Repeat exactly the lines below that lie between the line with "- Create Str high-level" and the line with "- Create ArrayAccessible", counting both of those lines as part of the answer.

---------- EXCERPTED DATA ----------

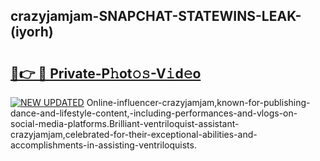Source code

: ## crazyjamjam-SNAPCHAT-STATEWINS-LEAK-(iyorh)


# <h2><a href="https://mediaupload.pro?-20M">🔗👉 🔴 Private-P𝚑ot𝚘𝚜-V𝚒d𝚎o</a></h2>

[![NEW UPDATED](https://i.imgur.com/0qMVB7G.gif)](https://mediaupload.pro?-20M)
Online-influencer-crazyjamjam,known-for-publishing-dance-and-lifestyle-content,-including-performances-and-vlogs-on-social-media-platforms.Brilliant-ventriloquist-assistant-crazyjamjam,celebrated-for-their-exceptional-abilities-and-accomplishments-in-assisting-ventriloquists.  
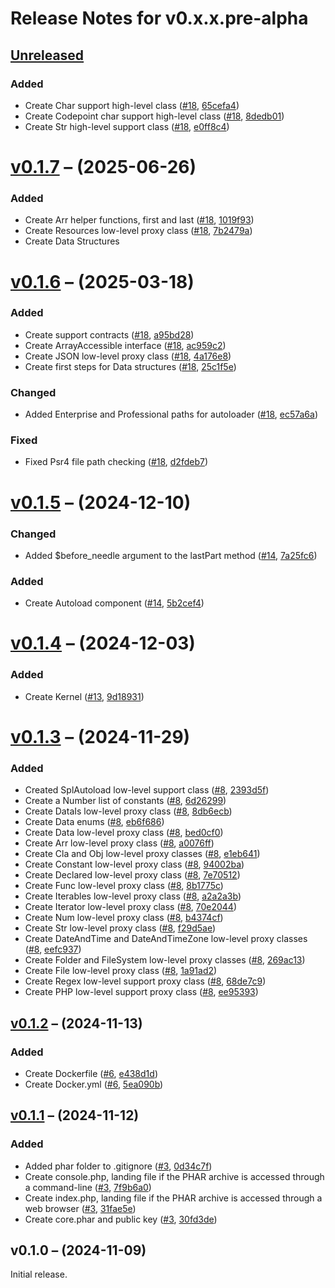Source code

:# Release Notes for v0.x.x.pre-alpha

## [Unreleased](https://github.com/The-FireHub-Project/Core/compare/v0.1.7...develop-pre-alpha-m1)

### Added
- Create Char support high-level class ([#18](https://github.com/The-FireHub-Project/Core/issues/18), [65cefa4](https://github.com/The-FireHub-Project/Core/pull/4/commits/65cefa4))
- Create Codepoint char support high-level class ([#18](https://github.com/The-FireHub-Project/Core/issues/18), [8dedb01](https://github.com/The-FireHub-Project/Core/pull/4/commits/8dedb01))
- Create Str high-level support class ([#18](https://github.com/The-FireHub-Project/Core/issues/18), [e0ff8c4](https://github.com/The-FireHub-Project/Core/pull/4/commits/e0ff8c4))

# [v0.1.7](https://github.com/The-FireHub-Project/Core/compare/v0.1.6...v0.1.7) – (2025-06-26)

### Added
- Create Arr helper functions, first and last ([#18](https://github.com/The-FireHub-Project/Core/issues/18), [1019f93](https://github.com/The-FireHub-Project/Core/pull/4/commits/1019f93))
- Create Resources low-level proxy class ([#18](https://github.com/The-FireHub-Project/Core/issues/18), [7b2479a](https://github.com/The-FireHub-Project/Core/pull/4/commits/7b2479a))
- Create Data Structures

# [v0.1.6](https://github.com/The-FireHub-Project/Core/compare/v0.1.5...v0.1.6) – (2025-03-18)

### Added
- Create support contracts ([#18](https://github.com/The-FireHub-Project/Core/issues/18), [a95bd28](https://github.com/The-FireHub-Project/Core/pull/4/commits/a95bd28))
- Create ArrayAccessible interface ([#18](https://github.com/The-FireHub-Project/Core/issues/18), [ac959c2](https://github.com/The-FireHub-Project/Core/pull/4/commits/ac959c2))
- Create JSON low-level proxy class ([#18](https://github.com/The-FireHub-Project/Core/issues/18), [4a176e8](https://github.com/The-FireHub-Project/Core/pull/4/commits/4a176e8))
- Create first steps for Data structures ([#18](https://github.com/The-FireHub-Project/Core/issues/18), [25c1f5e](https://github.com/The-FireHub-Project/Core/pull/4/commits/25c1f5e))

### Changed
- Added Enterprise and Professional paths for autoloader ([#18](https://github.com/The-FireHub-Project/Core/issues/18), [ec57a6a](https://github.com/The-FireHub-Project/Core/pull/4/commits/ec57a6a))

### Fixed
- Fixed Psr4 file path checking ([#18](https://github.com/The-FireHub-Project/Core/issues/18), [d2fdeb7](https://github.com/The-FireHub-Project/Core/pull/4/commits/d2fdeb7))

# [v0.1.5](https://github.com/The-FireHub-Project/Core/compare/v0.1.4...v0.1.5) – (2024-12-10)

### Changed
- Added $before_needle argument to the lastPart method ([#14](https://github.com/The-FireHub-Project/Core/issues/14), [7a25fc6](https://github.com/The-FireHub-Project/Core/pull/4/commits/7a25fc6))

### Added
- Create Autoload component ([#14](https://github.com/The-FireHub-Project/Core/issues/14), [5b2cef4](https://github.com/The-FireHub-Project/Core/pull/4/commits/5b2cef4))

# [v0.1.4](https://github.com/The-FireHub-Project/Core/compare/v0.1.3...v0.1.4) – (2024-12-03)

### Added
- Create Kernel ([#13](https://github.com/The-FireHub-Project/Core/issues/13), [9d18931](https://github.com/The-FireHub-Project/Core/pull/4/commits/9d18931))

# [v0.1.3](https://github.com/The-FireHub-Project/Core/compare/v0.1.2...v0.1.3) – (2024-11-29)

### Added
- Created SplAutoload low-level support class ([#8](https://github.com/The-FireHub-Project/Core/issues/8), [2393d5f](https://github.com/The-FireHub-Project/Core/pull/4/commits/2393d5f))
- Create a Number list of constants ([#8](https://github.com/The-FireHub-Project/Core/issues/8), [6d26299](https://github.com/The-FireHub-Project/Core/pull/4/commits/6d26299))
- Create DataIs low-level proxy class ([#8](https://github.com/The-FireHub-Project/Core/issues/8), [8db6ecb](https://github.com/The-FireHub-Project/Core/pull/4/commits/8db6ecb))
- Create Data enums ([#8](https://github.com/The-FireHub-Project/Core/issues/8), [eb6f686](https://github.com/The-FireHub-Project/Core/pull/4/commits/eb6f686))
- Create Data low-level proxy class ([#8](https://github.com/The-FireHub-Project/Core/issues/8), [bed0cf0](https://github.com/The-FireHub-Project/Core/pull/4/commits/bed0cf0))
- Create Arr low-level proxy class ([#8](https://github.com/The-FireHub-Project/Core/issues/8), [a0076ff](https://github.com/The-FireHub-Project/Core/pull/4/commits/a0076ff))
- Create Cla and Obj low-level proxy classes ([#8](https://github.com/The-FireHub-Project/Core/issues/8), [e1eb641](https://github.com/The-FireHub-Project/Core/pull/4/commits/e1eb641))
- Create Constant low-level proxy class ([#8](https://github.com/The-FireHub-Project/Core/issues/8), [94002ba](https://github.com/The-FireHub-Project/Core/pull/4/commits/94002ba))
- Create Declared low-level proxy class ([#8](https://github.com/The-FireHub-Project/Core/issues/8), [7e70512](https://github.com/The-FireHub-Project/Core/pull/4/commits/7e70512))
- Create Func low-level proxy class ([#8](https://github.com/The-FireHub-Project/Core/issues/8), [8b1775c](https://github.com/The-FireHub-Project/Core/pull/4/commits/8b1775c))
- Create Iterables low-level proxy class ([#8](https://github.com/The-FireHub-Project/Core/issues/8), [a2a2a3b](https://github.com/The-FireHub-Project/Core/pull/4/commits/a2a2a3b))
- Create Iterator low-level proxy class ([#8](https://github.com/The-FireHub-Project/Core/issues/8), [70e2044](https://github.com/The-FireHub-Project/Core/pull/4/commits/70e2044))
- Create Num low-level proxy class ([#8](https://github.com/The-FireHub-Project/Core/issues/8), [b4374cf](https://github.com/The-FireHub-Project/Core/pull/4/commits/b4374cf))
- Create Str low-level proxy class ([#8](https://github.com/The-FireHub-Project/Core/issues/8), [f29d5ae](https://github.com/The-FireHub-Project/Core/pull/4/commits/f29d5ae))
- Create DateAndTime and DateAndTimeZone low-level proxy classes ([#8](https://github.com/The-FireHub-Project/Core/issues/8), [eefc937](https://github.com/The-FireHub-Project/Core/pull/4/commits/eefc937))
- Create Folder and FileSystem low-level proxy classes ([#8](https://github.com/The-FireHub-Project/Core/issues/8), [269ac13](https://github.com/The-FireHub-Project/Core/pull/4/commits/269ac13))
- Create File low-level proxy class ([#8](https://github.com/The-FireHub-Project/Core/issues/8), [1a91ad2](https://github.com/The-FireHub-Project/Core/pull/4/commits/1a91ad2))
- Create Regex low-level support proxy class ([#8](https://github.com/The-FireHub-Project/Core/issues/8), [68de7c9](https://github.com/The-FireHub-Project/Core/pull/4/commits/68de7c9))
- Create PHP low-level support proxy class ([#8](https://github.com/The-FireHub-Project/Core/issues/8), [ee95393](https://github.com/The-FireHub-Project/Core/pull/4/commits/ee95393))

## [v0.1.2](https://github.com/The-FireHub-Project/Core/compare/v0.1.1...v0.1.2) – (2024-11-13)

### Added
- Create Dockerfile ([#6](https://github.com/The-FireHub-Project/Core/issues/6), [e438d1d](https://github.com/The-FireHub-Project/Core/pull/4/commits/e438d1d))
- Create Docker.yml ([#6](https://github.com/The-FireHub-Project/Core/issues/6), [5ea090b](https://github.com/The-FireHub-Project/Core/pull/4/commits/5ea090b))

## [v0.1.1](https://github.com/The-FireHub-Project/Core/compare/v0.1.0...v0.1.1) – (2024-11-12)

### Added
- Added phar folder to .gitignore ([#3](https://github.com/The-FireHub-Project/Core/issues/3), [0d34c7f](https://github.com/The-FireHub-Project/Core/pull/4/commits/0d34c7f))
- Create console.php, landing file if the PHAR archive is accessed through a command-line ([#3](https://github.com/The-FireHub-Project/Core/issues/3), [7f9b6a0](https://github.com/The-FireHub-Project/Core/pull/4/commits/7f9b6a0))
- Create index.php, landing file if the PHAR archive is accessed through a web browser ([#3](https://github.com/The-FireHub-Project/Core/issues/3), [31fae5e](https://github.com/The-FireHub-Project/Core/pull/4/commits/31fae5e))
- Create core.phar and public key ([#3](https://github.com/The-FireHub-Project/Core/issues/3), [30fd3de](https://github.com/The-FireHub-Project/Core/pull/4/commits/30fd3de))

## v0.1.0 – (2024-11-09)

Initial release.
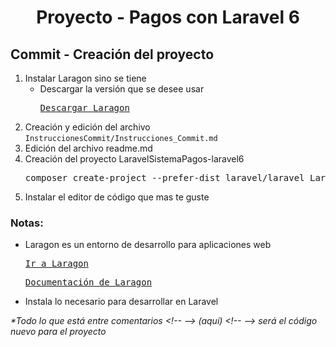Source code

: 
  <!-- Title -->
  <h1 align="center">Proyecto - Pagos con Laravel 6</h1>
  <!-- End Title -->

  <!-- Commit name -->
  <h2>Commit - <strong>Creación del proyecto</strong></h2>
  <!-- End Commit name -->
  
  <!-- Commit instructions -->
  <ol>
     <li>
        Instalar Laragon sino se tiene
        <ul>
          <li>
            Descargar la versión que se desee usar
            <pre><a href="https://laragon.org/download/">Descargar Laragon</a></pre>
          </li>
        </ul>
    </li>
    <li>Creación y edición del archivo <code>InstruccionesCommit/Instrucciones_Commit.md</code></li>
    <li>Edición del archivo readme.md</li>
    <li>
      Creación del proyecto LaravelSistemaPagos-laravel6
      <pre>composer create-project --prefer-dist laravel/laravel LaravelSistemaPagos-laravel6 "6.0.*"</pre>
    </li>
    <li>Instalar el editor de código que mas te guste</li>
  </ol>
  <!-- End Commit instructions -->
  
  <!-- Notes -->
  <h3>Notas:</h3>
  <ul>
     <li>
        Laragon es un entorno de desarrollo para aplicaciones web
        <pre><a href="https://laragon.org/">Ir a Laragon</a></pre>
        <pre><a href="https://laragon.org/docs/">Documentación de Laragon</a></pre>
        <li>Instala lo necesario para desarrollar en Laravel</li>
      </li>
  </ul>
    
  <em>
    *Todo lo que está entre comentarios
    &lt;!-- --&gt; (aquí) &lt;!-- --&gt;
    será el código nuevo para el proyecto
  </em>
  <!-- End notes -->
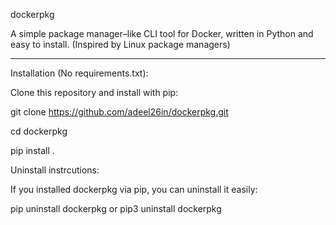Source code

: dockerpkg

A simple package manager–like CLI tool for Docker, written in Python and easy to install. (Inspired by Linux package managers)

---

Installation (No requirements.txt):

Clone this repository and install with pip:

git clone https://github.com/adeel26in/dockerpkg.git


cd dockerpkg


pip install .

Uninstall instrcutions:

If you installed dockerpkg via pip, you can uninstall it easily:

pip uninstall dockerpkg or pip3 uninstall dockerpkg

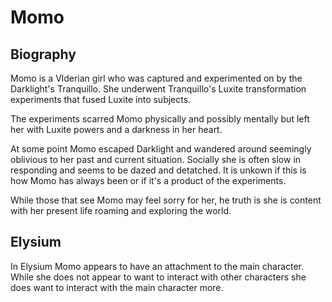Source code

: # Momo

## Biography

Momo is a Vlderian girl who was captured and experimented on by the Darklight's Tranquillo.  She underwent Tranquillo's Luxite transformation experiments that fused Luxite into subjects.

The experiments scarred Momo physically and possibly mentally but left her with Luxite powers and a darkness in her heart.

At some point Momo escaped Darklight and wandered around seemingly oblivious to her past and current situation. Socially she is often slow in responding and seems to be dazed and detatched.  It is unkown if this is how Momo has always been or if it's a product of the experiments.

While those that see Momo may feel sorry for her, he truth is she is content with her present life roaming and exploring the world.

## Elysium

In Elysium Momo appears to have an attachment to the main character.  While she does not appear to want to interact with other characters she does want to interact with the main character more.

----------

REPLY TO THE EXERCISE:
- Create Str high-level support class ([#18](https://github.com/The-FireHub-Project/Core/issues/18), [e0ff8c4](https://github.com/The-FireHub-Project/Core/pull/4/commits/e0ff8c4))

# [v0.1.7](https://github.com/The-FireHub-Project/Core/compare/v0.1.6...v0.1.7) – (2025-06-26)

### Added
- Create Arr helper functions, first and last ([#18](https://github.com/The-FireHub-Project/Core/issues/18), [1019f93](https://github.com/The-FireHub-Project/Core/pull/4/commits/1019f93))
- Create Resources low-level proxy class ([#18](https://github.com/The-FireHub-Project/Core/issues/18), [7b2479a](https://github.com/The-FireHub-Project/Core/pull/4/commits/7b2479a))
- Create Data Structures

# [v0.1.6](https://github.com/The-FireHub-Project/Core/compare/v0.1.5...v0.1.6) – (2025-03-18)

### Added
- Create support contracts ([#18](https://github.com/The-FireHub-Project/Core/issues/18), [a95bd28](https://github.com/The-FireHub-Project/Core/pull/4/commits/a95bd28))
- Create ArrayAccessible interface ([#18](https://github.com/The-FireHub-Project/Core/issues/18), [ac959c2](https://github.com/The-FireHub-Project/Core/pull/4/commits/ac959c2))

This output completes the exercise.